▶ Excerpted text:
□ □ □

Gaza / PNN /
Residents of Gaza awoke to a new tragedy on Friday as the first, long-delayed winter rains flooded the flimsy tents sheltering displaced families across the besieged enclave. Many people were roused from sleep by water pouring into their makeshift shelters, while others awoke already submerged in the cold rainwater.
“The water woke us up,” one man shouted in anguish, asking why children must endure such suffering. He said tents belonging to displaced families in Gaza City were inundated as the first winter storm hit, adding: “Is anyone hearing us? Is anyone seeing what is happening?”

Rainfall swept across the Gaza Strip overnight, with some of the worst scenes reported in Gaza City’s Sheikh Radwan neighbourhood, where tents collapsed, food was destroyed, and families lost the few belongings they had left.

□ □ □

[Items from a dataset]

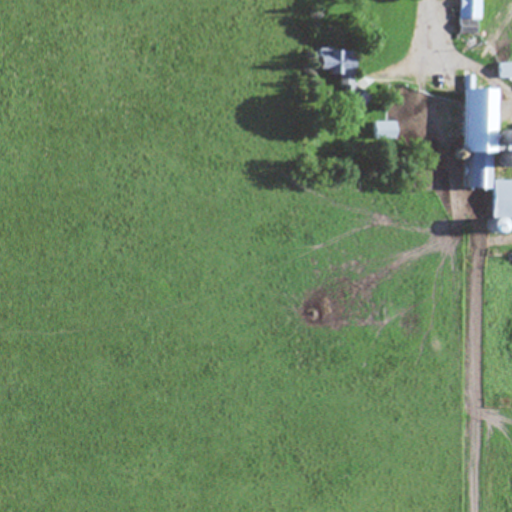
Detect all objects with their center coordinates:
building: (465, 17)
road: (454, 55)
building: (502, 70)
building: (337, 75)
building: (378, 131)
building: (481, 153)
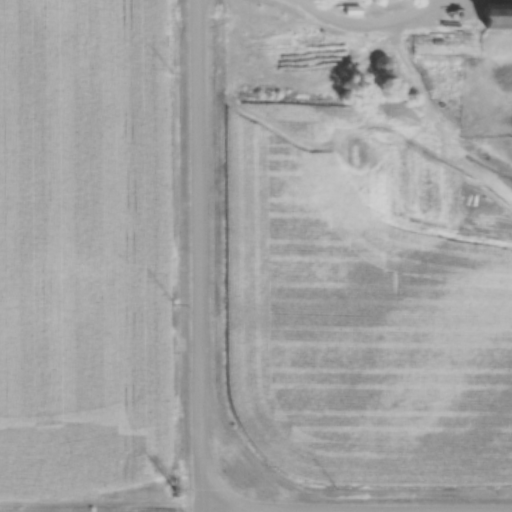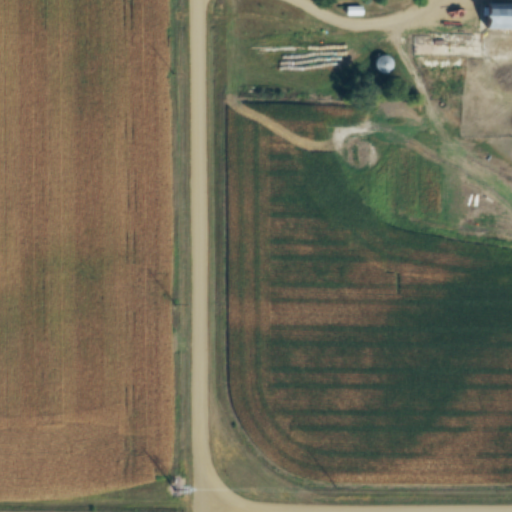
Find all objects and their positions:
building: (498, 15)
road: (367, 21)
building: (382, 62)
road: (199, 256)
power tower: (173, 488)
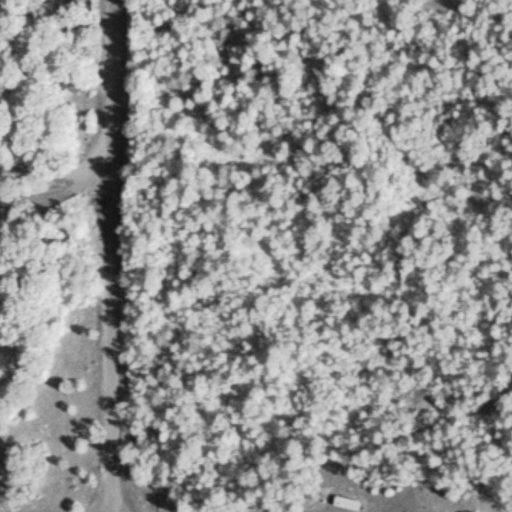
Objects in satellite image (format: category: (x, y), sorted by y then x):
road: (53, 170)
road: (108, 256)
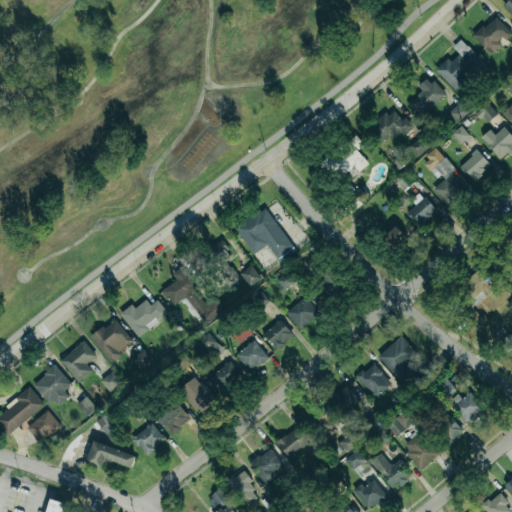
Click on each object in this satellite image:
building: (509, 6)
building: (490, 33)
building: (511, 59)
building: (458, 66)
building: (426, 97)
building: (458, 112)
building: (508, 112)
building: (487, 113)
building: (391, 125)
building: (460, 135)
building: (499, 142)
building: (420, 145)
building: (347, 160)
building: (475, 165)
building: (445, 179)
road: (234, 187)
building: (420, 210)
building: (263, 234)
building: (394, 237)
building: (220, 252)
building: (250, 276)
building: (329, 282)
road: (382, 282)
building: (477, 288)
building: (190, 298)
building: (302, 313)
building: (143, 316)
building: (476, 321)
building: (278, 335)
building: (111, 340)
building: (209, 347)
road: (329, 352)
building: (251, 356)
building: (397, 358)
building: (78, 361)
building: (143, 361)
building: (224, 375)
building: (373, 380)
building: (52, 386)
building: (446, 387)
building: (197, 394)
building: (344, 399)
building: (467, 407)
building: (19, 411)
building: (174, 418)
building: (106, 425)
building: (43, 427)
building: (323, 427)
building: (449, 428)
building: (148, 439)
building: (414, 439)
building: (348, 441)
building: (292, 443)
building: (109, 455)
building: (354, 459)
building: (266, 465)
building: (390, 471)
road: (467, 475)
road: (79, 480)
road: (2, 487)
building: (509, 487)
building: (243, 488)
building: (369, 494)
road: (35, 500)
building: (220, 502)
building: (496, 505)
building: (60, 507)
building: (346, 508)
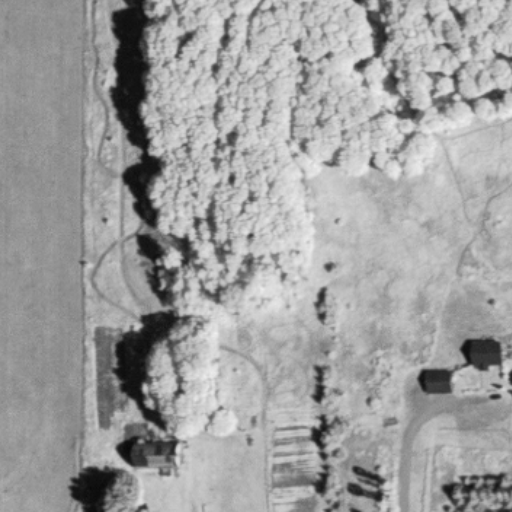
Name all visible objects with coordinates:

□ □ □

▶ Task instructions:
• A. In one to three sentences, explain why, according to the Gaza flooding report, many people were roused from sleep on Friday.
• B. Resume the report on the Gaza winter flooding from its final sentence.
The rows have no connection to the Gaza flooding report.

▶ Outputs for the tasks:
• A. The first, long-delayed winter rains flooded the flimsy tents sheltering displaced families across Gaza. Water poured into their makeshift shelters while they slept, and some awoke already submerged in cold rainwater.

• B.
Exhausted residents tried desperately to protect their children, scrambling to block the flow of water into their shelters using any materials available. In some areas, young men dug trenches to divert the rainwater away from tents in a last-ditch effort to prevent people from freezing or drowning.


Mahmoud Basal, spokesperson for the Palestinian Civil Defence in Gaza, said his teams had received “hundreds of distress calls,” but lacked the equipment to respond. “Every second of delay in providing proper tents puts lives at risk,” he warned.
Basal described a “real catastrophe,” saying many displaced families had no roof or cover to shield them from the rain as water poured over their heads and pooled around their feet. He added that some residents were fleeing to damaged and unstable buildings for shelter — structures already weakened by repeated bombardment — raising the risk of deadly collapses during the storm.
The UN agency for Palestinian refugees, UNRWA, said the storm would “double the suffering” of Gaza’s displaced population. 

The agency noted limited international pressure on Israel had allowed a small number of aid trucks to enter via the Zikim crossing, but the supplies “do not meet even the minimum needs” of the population.
UNRWA said the flooded tents reflected the dire living conditions of the hundreds of thousands of displaced people across Gaza. More than 282,000 homes have been destroyed or damaged over two years of war, leaving vast numbers without shelter.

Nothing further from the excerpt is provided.